→ **Data excerpts**
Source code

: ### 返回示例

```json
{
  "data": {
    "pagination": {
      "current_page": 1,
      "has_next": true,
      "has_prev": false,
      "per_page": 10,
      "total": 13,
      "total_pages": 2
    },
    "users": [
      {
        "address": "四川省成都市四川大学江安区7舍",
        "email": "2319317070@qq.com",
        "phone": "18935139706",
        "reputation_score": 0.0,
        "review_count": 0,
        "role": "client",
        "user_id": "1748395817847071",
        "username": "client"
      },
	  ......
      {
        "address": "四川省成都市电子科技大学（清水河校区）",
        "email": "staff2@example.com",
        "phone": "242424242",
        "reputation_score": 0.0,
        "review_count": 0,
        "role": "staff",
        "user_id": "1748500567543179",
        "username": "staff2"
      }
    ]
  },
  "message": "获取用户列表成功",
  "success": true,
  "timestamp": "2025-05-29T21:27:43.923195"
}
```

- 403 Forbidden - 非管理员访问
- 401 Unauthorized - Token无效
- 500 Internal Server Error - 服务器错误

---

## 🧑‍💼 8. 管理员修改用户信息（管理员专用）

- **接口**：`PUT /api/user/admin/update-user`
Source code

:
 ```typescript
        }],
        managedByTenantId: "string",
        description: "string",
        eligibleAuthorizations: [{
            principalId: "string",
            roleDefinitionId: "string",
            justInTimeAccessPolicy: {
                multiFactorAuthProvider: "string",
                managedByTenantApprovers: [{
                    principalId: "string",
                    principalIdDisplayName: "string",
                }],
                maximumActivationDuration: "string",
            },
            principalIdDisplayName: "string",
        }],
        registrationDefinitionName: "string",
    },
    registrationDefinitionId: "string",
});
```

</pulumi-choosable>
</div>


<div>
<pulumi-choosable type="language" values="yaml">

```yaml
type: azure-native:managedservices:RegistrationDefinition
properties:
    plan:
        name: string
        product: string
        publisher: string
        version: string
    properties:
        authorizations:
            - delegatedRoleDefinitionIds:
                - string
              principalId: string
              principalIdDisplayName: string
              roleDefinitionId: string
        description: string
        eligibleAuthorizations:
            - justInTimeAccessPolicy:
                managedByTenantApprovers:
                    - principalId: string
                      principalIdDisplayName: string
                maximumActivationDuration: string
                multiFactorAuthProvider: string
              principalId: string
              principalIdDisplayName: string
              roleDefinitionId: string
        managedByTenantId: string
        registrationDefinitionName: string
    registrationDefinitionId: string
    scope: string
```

→ **What is expected**
All entries should be transcribed verbatim.

→ **Written solution**
Source code

: ### 返回示例

```json
{
  "data": {
    "pagination": {
      "current_page": 1,
      "has_next": true,
      "has_prev": false,
      "per_page": 10,
      "total": 13,
      "total_pages": 2
    },
    "users": [
      {
        "address": "四川省成都市四川大学江安区7舍",
        "email": "2319317070@qq.com",
        "phone": "18935139706",
        "reputation_score": 0.0,
        "review_count": 0,
        "role": "client",
        "user_id": "1748395817847071",
        "username": "client"
      },
	  ......
      {
        "address": "四川省成都市电子科技大学（清水河校区）",
        "email": "staff2@example.com",
        "phone": "242424242",
        "reputation_score": 0.0,
        "review_count": 0,
        "role": "staff",
        "user_id": "1748500567543179",
        "username": "staff2"
      }
    ]
  },
  "message": "获取用户列表成功",
  "success": true,
  "timestamp": "2025-05-29T21:27:43.923195"
}
```

- 403 Forbidden - 非管理员访问
- 401 Unauthorized - Token无效
- 500 Internal Server Error - 服务器错误

---

## 🧑‍💼 8. 管理员修改用户信息（管理员专用）

- **接口**：`PUT /api/user/admin/update-user`
Source code

:
 ```typescript
        }],
        managedByTenantId: "string",
        description: "string",
        eligibleAuthorizations: [{
            principalId: "string",
            roleDefinitionId: "string",
            justInTimeAccessPolicy: {
                multiFactorAuthProvider: "string",
                managedByTenantApprovers: [{
                    principalId: "string",
                    principalIdDisplayName: "string",
                }],
                maximumActivationDuration: "string",
            },
            principalIdDisplayName: "string",
        }],
        registrationDefinitionName: "string",
    },
    registrationDefinitionId: "string",
});
```

</pulumi-choosable>
</div>


<div>
<pulumi-choosable type="language" values="yaml">

```yaml
type: azure-native:managedservices:RegistrationDefinition
properties:
    plan:
        name: string
        product: string
        publisher: string
        version: string
    properties:
        authorizations:
            - delegatedRoleDefinitionIds:
                - string
              principalId: string
              principalIdDisplayName: string
              roleDefinitionId: string
        description: string
        eligibleAuthorizations:
            - justInTimeAccessPolicy:
                managedByTenantApprovers:
                    - principalId: string
                      principalIdDisplayName: string
                maximumActivationDuration: string
                multiFactorAuthProvider: string
              principalId: string
              principalIdDisplayName: string
              roleDefinitionId: string
        managedByTenantId: string
        registrationDefinitionName: string
    registrationDefinitionId: string
    scope: string
```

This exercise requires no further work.